Politica

Verini: “Io segretario per aprire porte e finestre nel Pd”

Ce lo vedete voi uno come Walter Verini sparare a zero sugli avversari per la corsa alla segreteria del Pd? No, ovviamente. Per com’è il personaggio Verini. E per quella candidatura inizialmente nata con l’idea della necessità di avere un traghettatore che ponesse fine alla guerra per bande nel partito, prima del “compromesso storico” Bocci-Marini.


Il nuovo Pd riparte da Bocci (e Marini)


E allora, Verini ha parole amichevoli verso gli altri che saranno della contesa. Il giovane Pensi, incoraggiato a correre per la segreteria. E l’esperto Bocci, di cui loda il lavoro come sottosegretario (“se Candiani facesse per l’Umbria un decimo di quello che ha fatto lui…“). Ma, ovviamente, con dei distinguo, che giustificano la sua discesa, anzi la permanenza, in campo. Perché il ticket Pensi-Meloni è già stato “protagonista” nella gestione del partito (i due erano nella segreteria Leonelli). E perché la candidatura di Bocci è frutto di un accordo tra correnti, non del loro superamento. Quel “correntismo” che a suo giudizio ha ingessato il partito. “E la gente non capisce“, prosegue Verini, ricordando come fino a qualche tempo fa ci si è accapigliati sulle nomine. Ecco perché in caso di vittoria annuncia di voler “spalancare porte e finestre” nel Pd, malato di “corsovannuccismo“, ormai non più “l’acquario” della politica regionale. E di “smantalleare il correntismo“, non le correnti, che fanno parte della normale dialettica in un partito.

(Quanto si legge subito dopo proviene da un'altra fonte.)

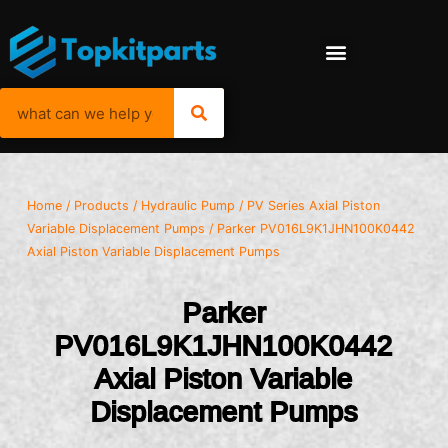
Home
/
Products
/
Hydraulic Pump
/
PV Series Axial Piston
Variable Displacement Pumps
/ Parker PV016L9K1JHN100K0442
Axial Piston Variable Displacement Pumps
Parker
PV016L9K1JHN100K0442
Axial Piston Variable
Displacement Pumps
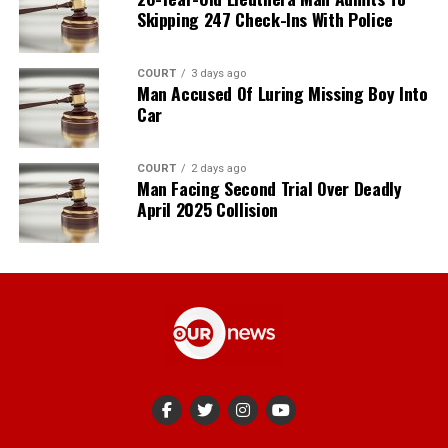
Skipping 247 Check-Ins With Police
COURT
3 days ago
Man Accused Of Luring Missing Boy Into
Car
COURT
2 days ago
Man Facing Second Trial Over Deadly
April 2025 Collision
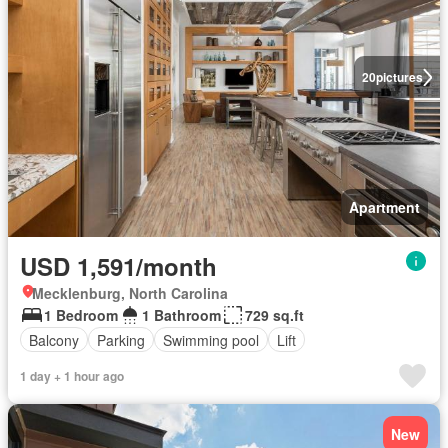
20
pictures
Apartment
USD 1,591/month
Mecklenburg, North Carolina
1 Bedroom
1 Bathroom
729 sq.ft
Balcony
Parking
Swimming pool
Lift
1 day + 1 hour ago
New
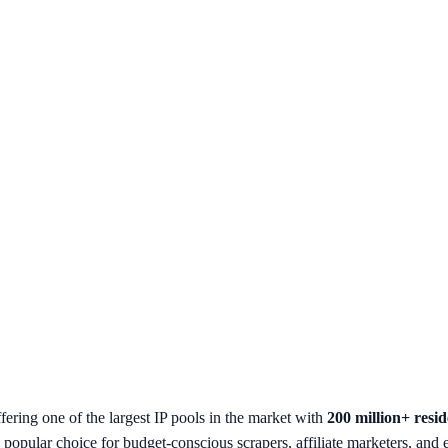
ring one of the largest IP pools in the market with
200 million+ resid
 a popular choice for budget-conscious scrapers, affiliate marketers, an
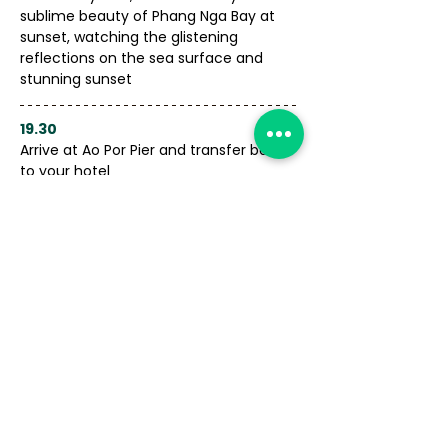
sublime beauty of Phang Nga Bay at 
sunset, watching the glistening 
reflections on the sea surface and 
stunning sunset
19.30
Arrive at Ao Por Pier and transfer back 
to your hotel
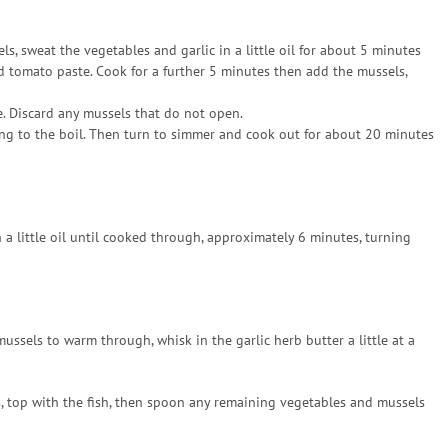
ls, sweat the vegetables and garlic in a little oil for about 5 minutes
d tomato paste. Cook for a further 5 minutes then add the mussels,
. Discard any mussels that do not open.
ing to the boil. Then turn to simmer and cook out for about 20 minutes
 a little oil until cooked through, approximately 6 minutes, turning
sels to warm through, whisk in the garlic herb butter a little at a
, top with the fish, then spoon any remaining vegetables and mussels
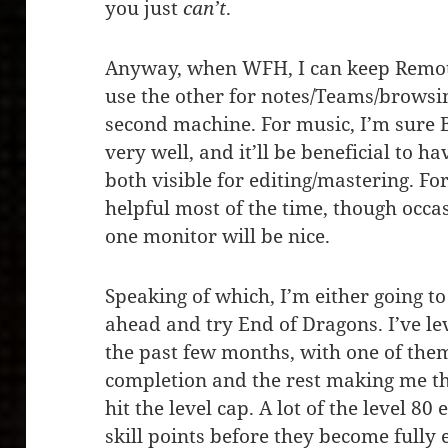
you just
can’t
.
Anyway, when WFH, I can keep Remot
use the other for notes/Teams/browsi
second machine. For music, I’m sure 
very well, and it’ll be beneficial to 
both visible for editing/mastering. F
helpful most of the time, though occa
one monitor will be nice.
Speaking of which, I’m either going to
ahead and try End of Dragons. I’ve lev
the past few months, with one of the
completion and the rest making me th
hit the level cap. A lot of the level 8
skill points before they become fully 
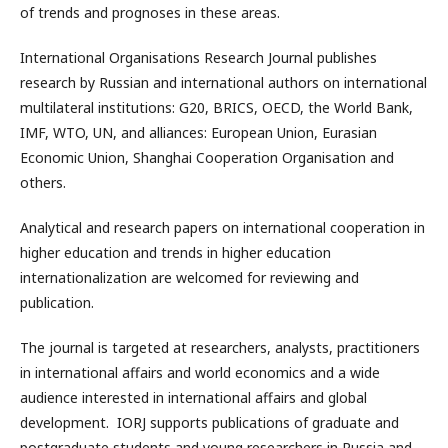
of trends and prognoses in these areas.
International Organisations Research Journal publishes
research by Russian and international authors on international
multilateral institutions: G20, BRICS, OECD, the World Bank,
IMF, WTO, UN, and alliances: European Union, Eurasian
Economic Union, Shanghai Cooperation Organisation and
others.
Analytical and research papers on international cooperation in
higher education and trends in higher education
internationalization are welcomed for reviewing and
publication.
The journal is targeted at researchers, analysts, practitioners
in international affairs and world economics and a wide
audience interested in international affairs and global
development. IORJ supports publications of graduate and
postgraduate students and young researchers in Russia and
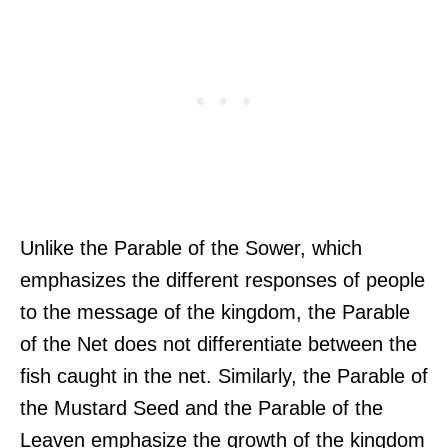
Unlike the Parable of the Sower, which
emphasizes the different responses of people
to the message of the kingdom, the Parable
of the Net does not differentiate between the
fish caught in the net. Similarly, the Parable of
the Mustard Seed and the Parable of the
Leaven emphasize the growth of the kingdom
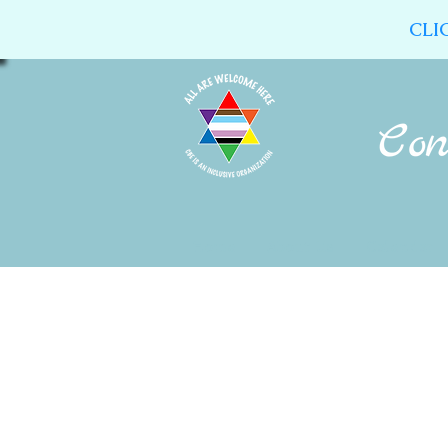
CLI
Home
About Us
Calendar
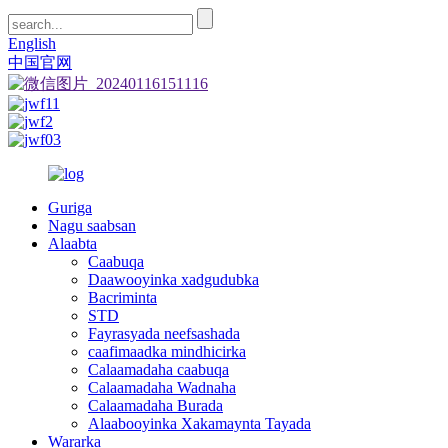
English
中国官网
Guriga
Nagu saabsan
Alaabta
Caabuqa
Daawooyinka xadgudubka
Bacriminta
STD
Fayrasyada neefsashada
caafimaadka mindhicirka
Calaamadaha caabuqa
Calaamadaha Wadnaha
Calaamadaha Burada
Alaabooyinka Xakamaynta Tayada
Wararka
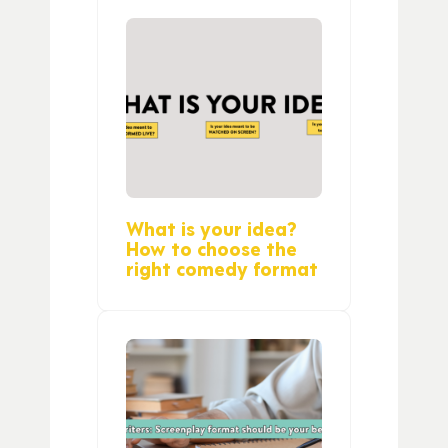
What is your idea?
How to choose the
right comedy format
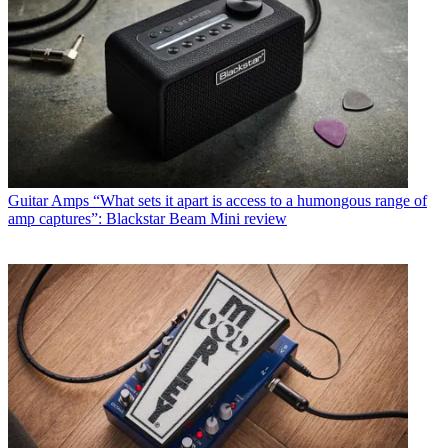
Guitar Amps
“What sets it apart is access to a humongous range of
amp captures”: Blackstar Beam Mini review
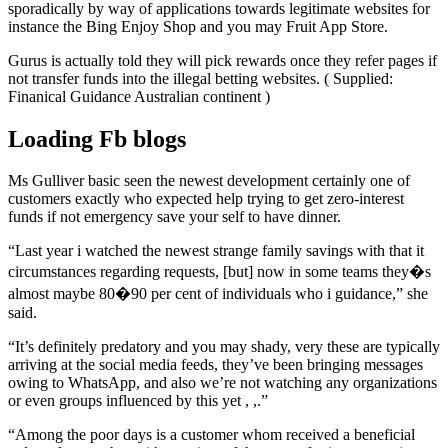
sporadically by way of applications towards legitimate websites for
instance the Bing Enjoy Shop and you may Fruit App Store.
Gurus is actually told they will pick rewards once they refer pages if
not transfer funds into the illegal betting websites. ( Supplied:
Finanical Guidance Australian continent )
Loading Fb blogs
Ms Gulliver basic seen the newest development certainly one of
customers exactly who expected help trying to get zero-interest
funds if not emergency save your self to have dinner.
“Last year i watched the newest strange family savings with that it
circumstances regarding requests, [but] now in some teams they�s
almost maybe 80�90 per cent of individuals who i guidance,” she
said.
“It’s definitely predatory and you may shady, very these are typically
arriving at the social media feeds, they’ve been bringing messages
owing to WhatsApp, and also we’re not watching any organizations
or even groups influenced by this yet , ,.”
“Among the poor days is a customer whom received a beneficial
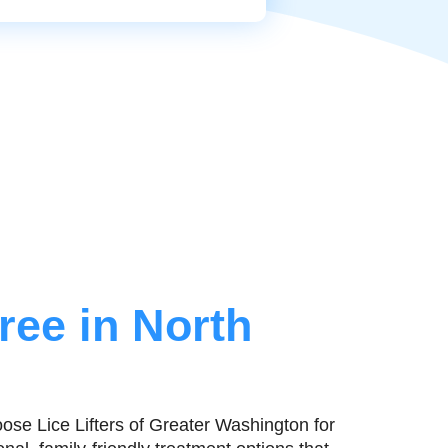
ree in North
ose Lice Lifters of Greater Washington for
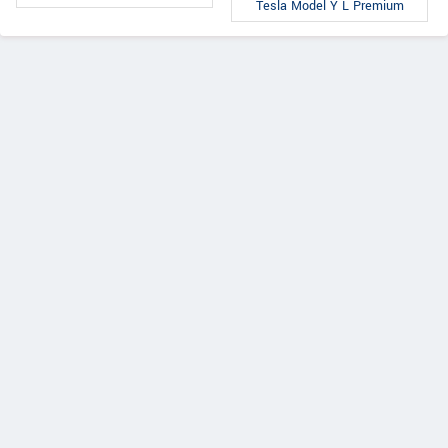
Tesla Model Y L Premium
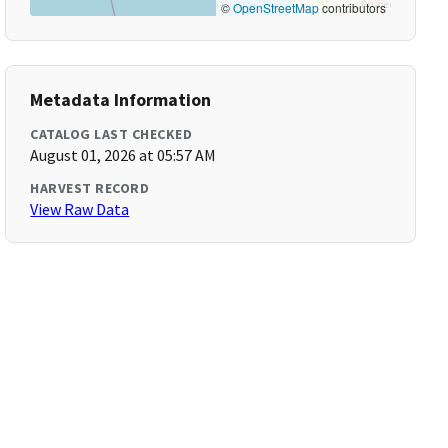
©
OpenStreetMap
contributors
Metadata Information
CATALOG LAST CHECKED
August 01, 2026 at 05:57 AM
HARVEST RECORD
View Raw Data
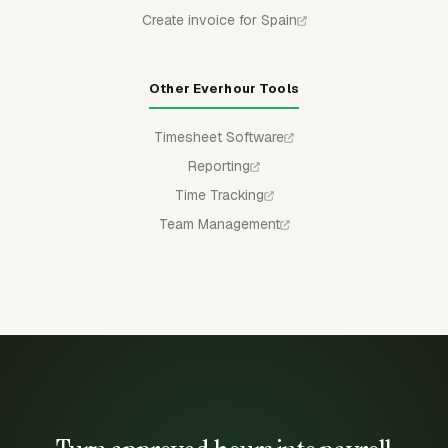
Create invoice for Spain
Other Everhour Tools
Timesheet Software
Reporting
Time Tracking
Team Management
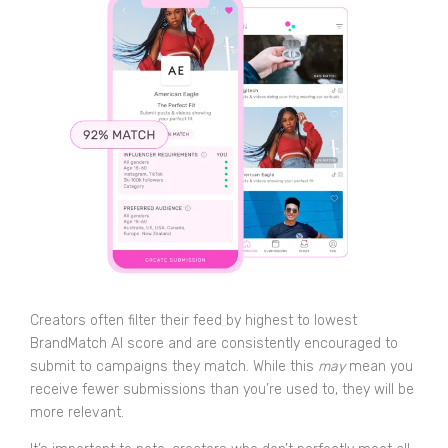
Creators often filter their feed by highest to lowest
BrandMatch AI score and are consistently encouraged to
submit to campaigns they match. While this
may
mean you
receive fewer submissions than you’re used to, they will be
more relevant.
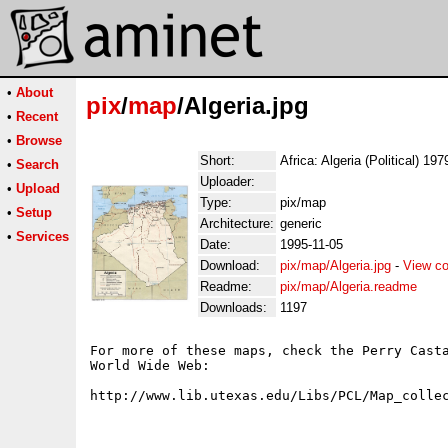
•
About
pix
/
map
/Algeria.jpg
•
Recent
•
Browse
Short:
Africa: Algeria (Political) 197
•
Search
Uploader:
•
Upload
Type:
pix/map
•
Setup
Architecture:
generic
•
Services
Date:
1995-11-05
Download:
pix/map/Algeria.jpg
-
View co
Readme:
pix/map/Algeria.readme
Downloads:
1197
For more of these maps, check the Perry Casta
World Wide Web:
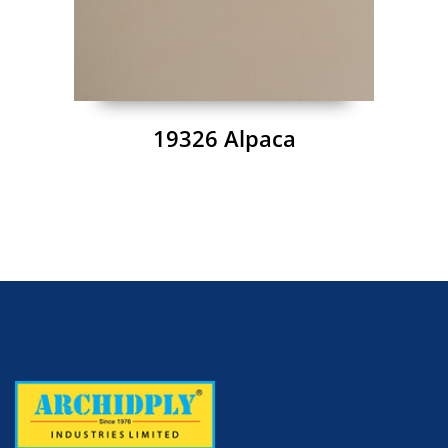
19326 Alpaca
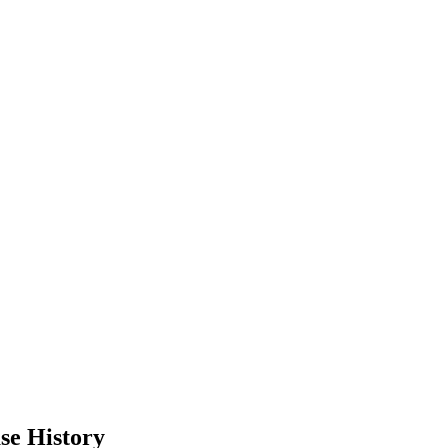
se History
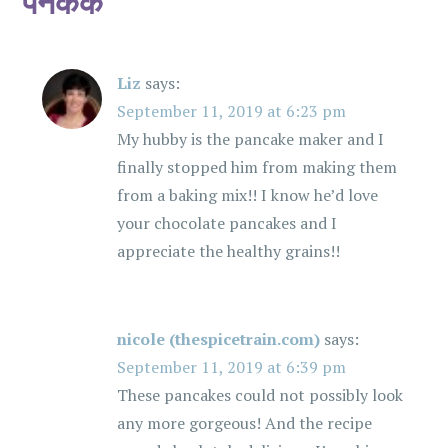
पॅनकेक
”
g
a
Liz
says:
t
September 11, 2019 at 6:23 pm
i
My hubby is the pancake maker and I
finally stopped him from making them
o
from a baking mix!! I know he’d love
your chocolate pancakes and I
n
appreciate the healthy grains!!
nicole (thespicetrain.com)
says:
September 11, 2019 at 6:39 pm
These pancakes could not possibly look
any more gorgeous! And the recipe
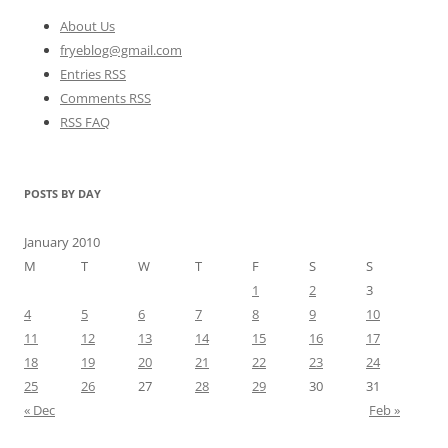
About Us
fryeblog@gmail.com
Entries RSS
Comments RSS
RSS FAQ
POSTS BY DAY
January 2010
M
T
W
T
F
S
S
1
2
3
4
5
6
7
8
9
10
11
12
13
14
15
16
17
18
19
20
21
22
23
24
25
26
27
28
29
30
31
« Dec
Feb »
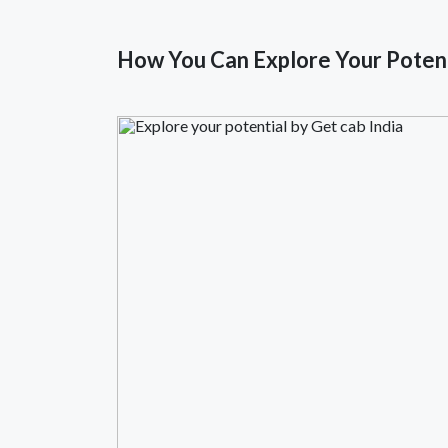
How You Can Explore Your Potent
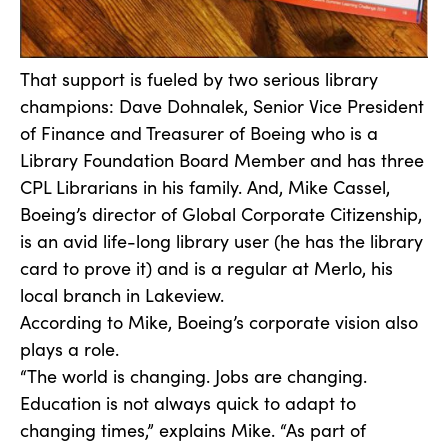
That support is fueled by two serious library
champions: Dave Dohnalek, Senior Vice President
of Finance and Treasurer of Boeing who is a
Library Foundation Board Member and has three
CPL Librarians in his family. And, Mike Cassel,
Boeing’s director of Global Corporate Citizenship,
is an avid life-long library user (he has the library
card to prove it) and is a regular at Merlo, his
local branch in Lakeview.
According to Mike, Boeing’s corporate vision also
plays a role.
“The world is changing. Jobs are changing.
Education is not always quick to adapt to
changing times,” explains Mike. “As part of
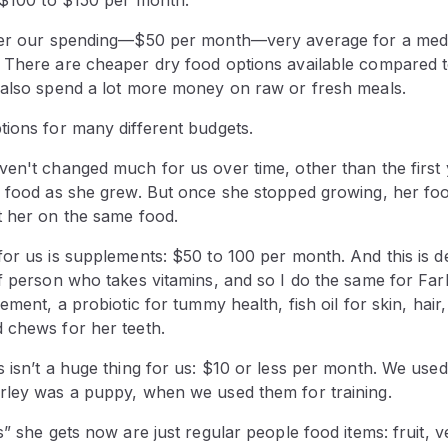
ider our spending—$50 per month—very average for a med
 There are cheaper dry food options available compared 
 also spend a lot more money on raw or fresh meals.
tions for many different budgets.
ven't changed much for us over time, other than the firs
s food as she grew. But once she stopped growing, her fo
t her on the same food.
or us is supplements: $50 to 100 per month. And this is def
f person who takes vitamins, and so I do the same for Farle
ement, a probiotic for tummy health, fish oil for skin, hair
 chews for her teeth.
s isn’t a huge thing for us: $10 or less per month. We use
rley was a puppy, when we used them for training.
s” she gets now are just regular people food items: fruit, v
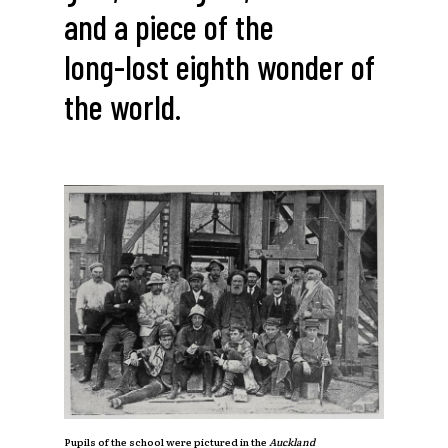
and
a
piece
of
the
long-lost
eighth
wonder
of
the
world.
Pupils of the school were pictured in the
Auckland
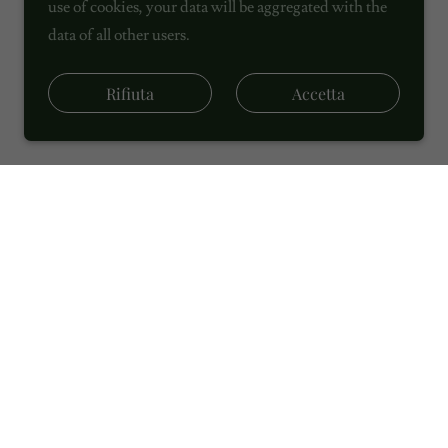
use of cookies, your data will be aggregated with the
data of all other users.
Rifiuta
Accetta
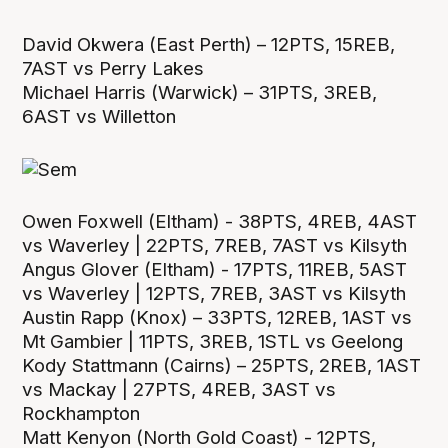
David Okwera (East Perth) – 12PTS, 15REB,
7AST vs Perry Lakes
Michael Harris (Warwick) – 31PTS, 3REB,
6AST vs Willetton
Owen Foxwell (Eltham) - 38PTS, 4REB, 4AST
vs Waverley | 22PTS, 7REB, 7AST vs Kilsyth
Angus Glover (Eltham) - 17PTS, 11REB, 5AST
vs Waverley | 12PTS, 7REB, 3AST vs Kilsyth
Austin Rapp (Knox) – 33PTS, 12REB, 1AST vs
Mt Gambier | 11PTS, 3REB, 1STL vs Geelong
Kody Stattmann (Cairns) – 25PTS, 2REB, 1AST
vs Mackay | 27PTS, 4REB, 3AST vs
Rockhampton
Matt Kenyon (North Gold Coast) - 12PTS,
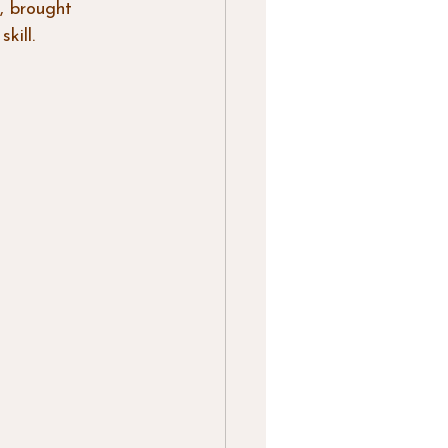
, brought 
kill. 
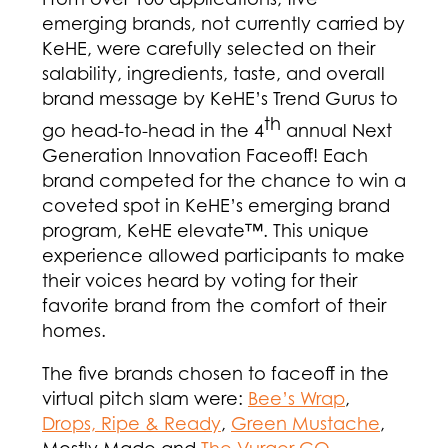
emerging brands, not currently carried by
KeHE, were carefully selected on their
salability, ingredients, taste, and overall
brand message by KeHE’s Trend Gurus to
th
go head-to-head in the 4
annual Next
Generation Innovation Faceoff! Each
brand competed for the chance to win a
coveted spot in KeHE’s emerging brand
program, KeHE elevate™. This unique
experience allowed participants to make
their voices heard by voting for their
favorite brand from the comfort of their
homes.
The five brands chosen to faceoff in the
virtual pitch slam were:
Bee’s Wrap
,
Drops, Ripe & Ready
,
Green Mustache
,
Mostly Made and
The Vurger CO
.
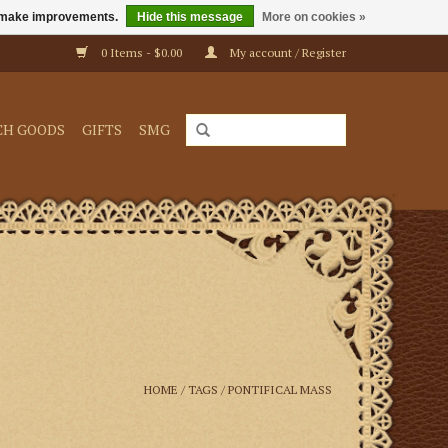
us make improvements.
Hide this message
More on cookies »
0 Items - $0.00
My account / Register
CH GOODS
GIFTS
SMG
HOME
/
TAGS
/
PONTIFICAL MASS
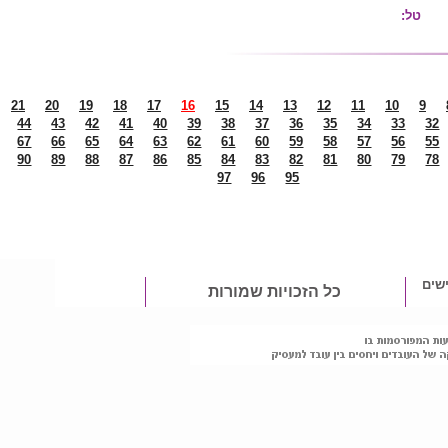
25
24
23
22
21
20
19
18
17
1
48
47
46
45
44
43
42
41
40
71
70
69
68
67
66
65
64
63
94
93
92
91
90
89
88
87
86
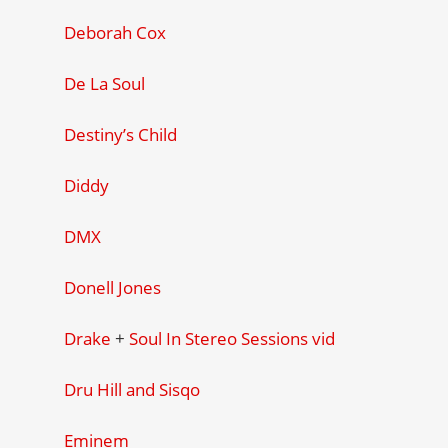
Deborah Cox
De La Soul
Destiny’s Child
Diddy
DMX
Donell Jones
Drake
+
Soul In Stereo Sessions vid
Dru Hill and Sisqo
Eminem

Anche perché chi lo sostiene in questa corsa per la segreteria umbra magari non la pensa come lui sulla guida nazionale del partito. Chi è in sala (gli ex parlamentari poi esclusi dalle liste a marzo, Valeria Cardinali e Carlo Emanuele Trappolino, il consigliere comunale perugino Tommaso Bori ed il presidente dell’Arci Calzini) annuisce. Così come sottoscrivono i 120 big del partito (tra loro c’è anche Marina Sereni), oltre a 15 sindaci,  che lo hanno convinto a non ritirare la propria candidatura.


Segreteria Pd, Verini non si tira indietro


Anche se poi, e qui torna alla pax veltroniana, Verini auspica che il congresso non sia una conta. Insomma, non un “nominificio“, ma un momento programmatico da cui far uscire l’idea del partito che si vuole costruire (o meglio, ricostruire) in Umbria.

Verini manifesta stima nei confronti degli altri due contendenti, ma mette le cose in chiaro. “Ho esperienza, ma politicamente mi sento più fresco di alcuni ventenni” dice ad uno. E, evidentemente, all’altro: “Chi dirigerà il partito dovrà essere un arbitro, tirarsi fuori dalla corsa delle regionali 2020“.


“Il centrosinistra unito vince”, ma dai sondaggi arriva la doccia fredda


Insomma, chi arriverà alla segreteria Pd non dovrà usarla come trampolino di lancio per approdare ad un posto al sole.